Start of Block
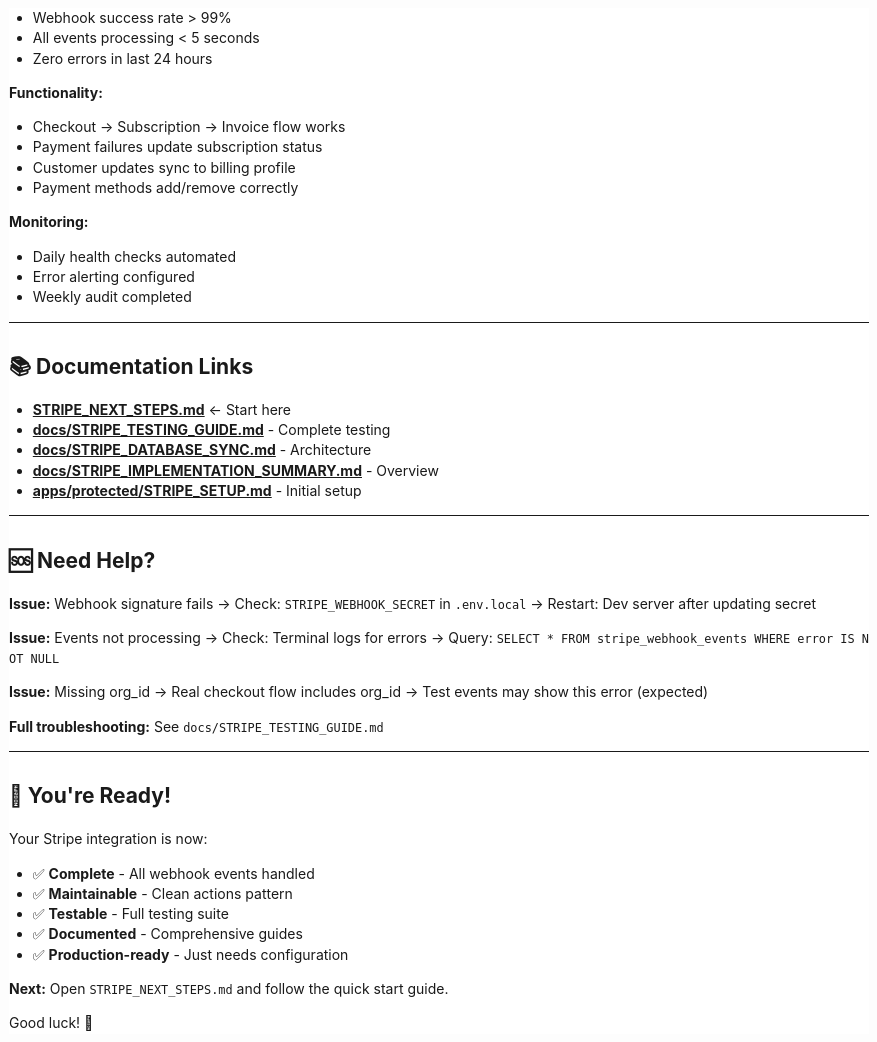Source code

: - Webhook success rate > 99%
- All events processing < 5 seconds
- Zero errors in last 24 hours

**Functionality:**

- Checkout → Subscription → Invoice flow works
- Payment failures update subscription status
- Customer updates sync to billing profile
- Payment methods add/remove correctly

**Monitoring:**

- Daily health checks automated
- Error alerting configured
- Weekly audit completed

---

## 📚 Documentation Links

- **[STRIPE_NEXT_STEPS.md](./STRIPE_NEXT_STEPS.md)** ← Start here
- **[docs/STRIPE_TESTING_GUIDE.md](./docs/STRIPE_TESTING_GUIDE.md)** - Complete testing
- **[docs/STRIPE_DATABASE_SYNC.md](./docs/STRIPE_DATABASE_SYNC.md)** - Architecture
- **[docs/STRIPE_IMPLEMENTATION_SUMMARY.md](./docs/STRIPE_IMPLEMENTATION_SUMMARY.md)** - Overview
- **[apps/protected/STRIPE_SETUP.md](./apps/protected/STRIPE_SETUP.md)** - Initial setup

---

## 🆘 Need Help?

**Issue:** Webhook signature fails
→ Check: `STRIPE_WEBHOOK_SECRET` in `.env.local`
→ Restart: Dev server after updating secret

**Issue:** Events not processing
→ Check: Terminal logs for errors
→ Query: `SELECT * FROM stripe_webhook_events WHERE error IS NOT NULL`

**Issue:** Missing org_id
→ Real checkout flow includes org_id
→ Test events may show this error (expected)

**Full troubleshooting:** See `docs/STRIPE_TESTING_GUIDE.md`

---

## 🎉 You're Ready!

Your Stripe integration is now:

- ✅ **Complete** - All webhook events handled
- ✅ **Maintainable** - Clean actions pattern
- ✅ **Testable** - Full testing suite
- ✅ **Documented** - Comprehensive guides
- ✅ **Production-ready** - Just needs configuration

**Next:** Open `STRIPE_NEXT_STEPS.md` and follow the quick start guide.

Good luck! 🚀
End of Block
YOUR GOAL =
Return exactly, and only, the lines above starting at the line that contains "- Error alerting configured" and ending at the line that contains "flow includes org_id".

PROBLEM SOLUTION =
- Error alerting configured
- Weekly audit completed

---

## 📚 Documentation Links

- **[STRIPE_NEXT_STEPS.md](./STRIPE_NEXT_STEPS.md)** ← Start here
- **[docs/STRIPE_TESTING_GUIDE.md](./docs/STRIPE_TESTING_GUIDE.md)** - Complete testing
- **[docs/STRIPE_DATABASE_SYNC.md](./docs/STRIPE_DATABASE_SYNC.md)** - Architecture
- **[docs/STRIPE_IMPLEMENTATION_SUMMARY.md](./docs/STRIPE_IMPLEMENTATION_SUMMARY.md)** - Overview
- **[apps/protected/STRIPE_SETUP.md](./apps/protected/STRIPE_SETUP.md)** - Initial setup

---

## 🆘 Need Help?

**Issue:** Webhook signature fails
→ Check: `STRIPE_WEBHOOK_SECRET` in `.env.local`
→ Restart: Dev server after updating secret

**Issue:** Events not processing
→ Check: Terminal logs for errors
→ Query: `SELECT * FROM stripe_webhook_events WHERE error IS NOT NULL`

**Issue:** Missing org_id
→ Real checkout flow includes org_id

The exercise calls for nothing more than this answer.